Saliency はエンティティが注目を集めているかどうかを測定するため、著者/機関/出版機関は、単に量産することで高い Saliency 性を達成できます。しかしながら、我々のドメインエキスパートへのヒアリングの結果、しばしば「量」よりも「質の一貫性」を重視するほうが、研究者たちの認識するランキングの実情に合致することが明らかになりました。言い換えると、多くの場合、「回数」よりも「ヒット率」のほうがより主観的評価と相関があるようです。そこで、我々は Prestige と呼ばれる指標を導出します。これは、基本的に著者/機関/出版社の文献サイズで正規化された Saliency です。Prestige は、生産性と影響を完全に分解すべき状況で、過度に低く評価されてしまう指標の欠点をうまく回避する為に発見されました。

最後に

実際に使ってみると精度の高さに驚くと思います。
ぜひ一度好きなトピックの論文を検索してみてください!


■ Home | Microsoft Academic
https://academic.microsoft.com/home


  1. このナレッジベースの一部は、Microsoft Academic Graph (MAG) というサービス名で一般提供されています。 ref: MAG documentation - Microsoft Academic Services | Microsoft Docs 

  2. All You Need 系など、パターン認識の論文で、洒落たタイトルがつけられてるケースをたまにみるのですが、こういうのが検索のとき困る・・・ 

  3. プロジェクトとしての Microsoft Academic の 1 番目の目的で開発されている技術です。 

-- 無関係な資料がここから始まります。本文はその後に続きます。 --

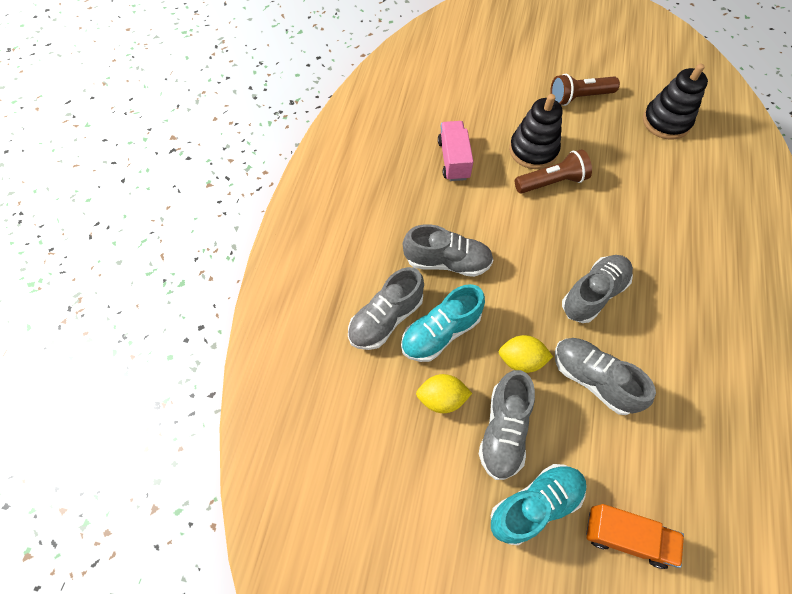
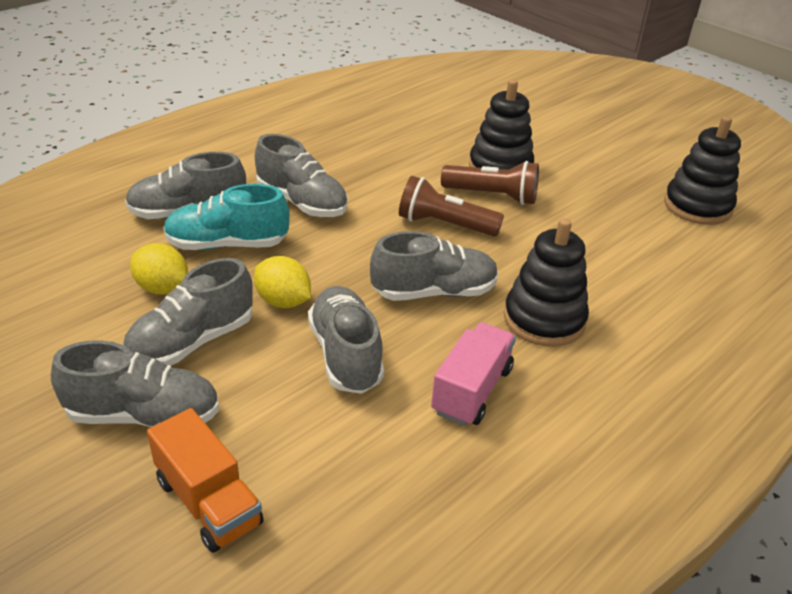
camera: 30 degrees right, 25 degrees down
pink truck [438,121,474,181] -> pink truck moved to [431,323,516,426]
turquoise shoe [491,464,587,545] -> grey shoe [51,340,219,427]
brown flashlight [550,74,620,106] -> brown flashlight moved to [399,176,504,236]
none -> black stacking toy [504,218,589,347]

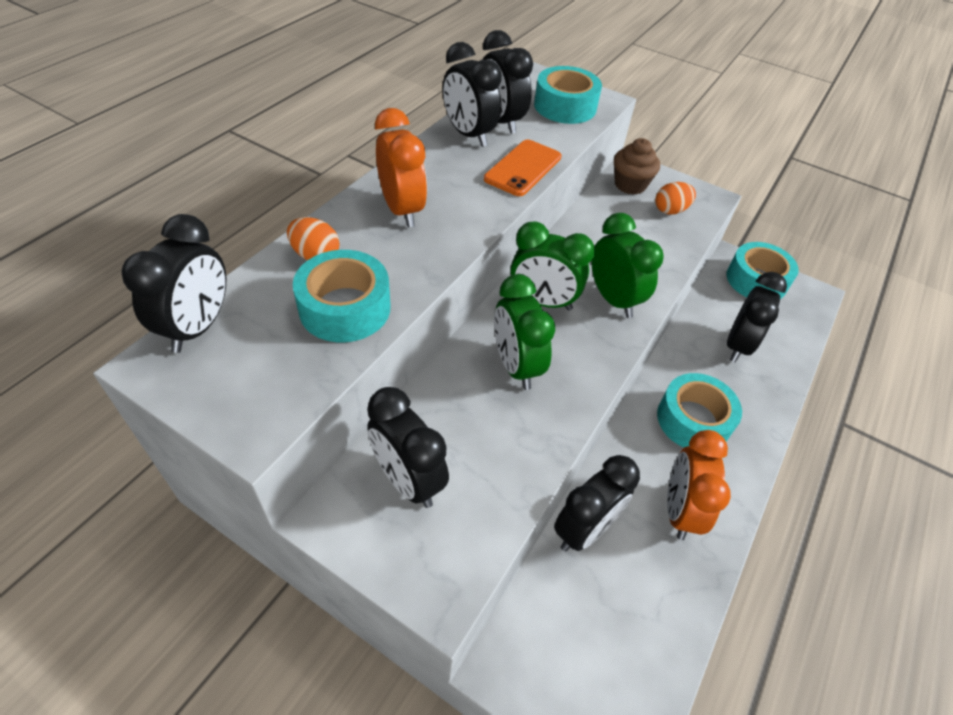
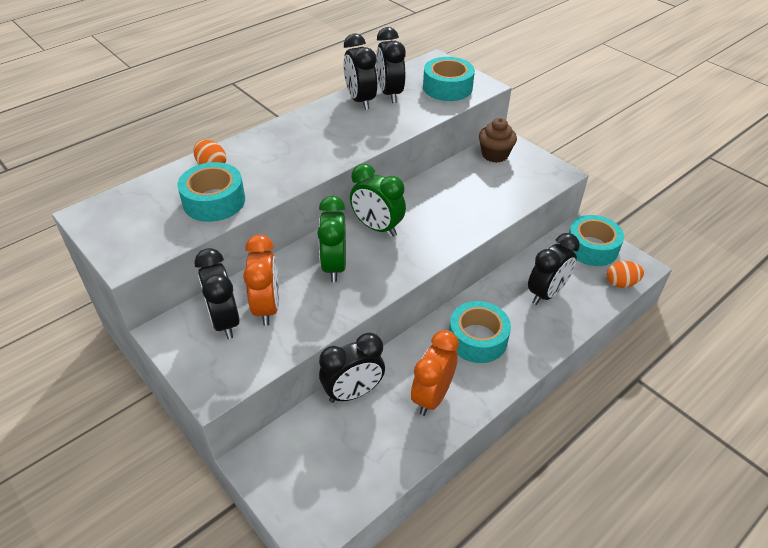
camera: 20 degrees right, 5 degrees down
black clock [122,214,226,353] -> none
orange clock [375,108,427,227] -> orange clock moved to [243,235,279,326]
orange phone [484,140,562,196] -> none
green clock [591,213,664,318] -> none
orange egg [655,182,696,215] -> orange egg moved to [607,261,644,288]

  4. トピックには階層構造があります (例: Computer Science -> Computer Network -> Cloud Computing)。 

  5. 実際には、入力するとトピックのサジェストがでるので、ユーザーがどのトピックで検索するかを最終的に決定する必要があります。 

  6. サイドカラムにこんなに豊富な情報が出るのは、Microsoft Academic の MA enables you to understand research fields, not just search for papers. という理念が関係しています。詳細は Frequently Asked Questions | Microsoft Academic を見てみてください。 

  7. 同姓同名の人物でさえも、コンテキストを考慮してそれぞれを一意に判別する技術が組み込まれています。参考:How Microsoft Academic uses knowledge to address the problem of conflation/disambiguation - Microsoft Research 

  8. この機能を使うにはサインアップが必要なので、まずは画面右上から登録する必要があります。 

  9. 右上のユーザーボタンから "MANAGE FOLLOWS" 選ぶと、following を管理できます。 

  10. 個人的にはタイムラインの中で [NEWS] が一番すごいと思いました。 

  11. "プロジェクトとしての Microsoft Academic" の目的の 3 番目。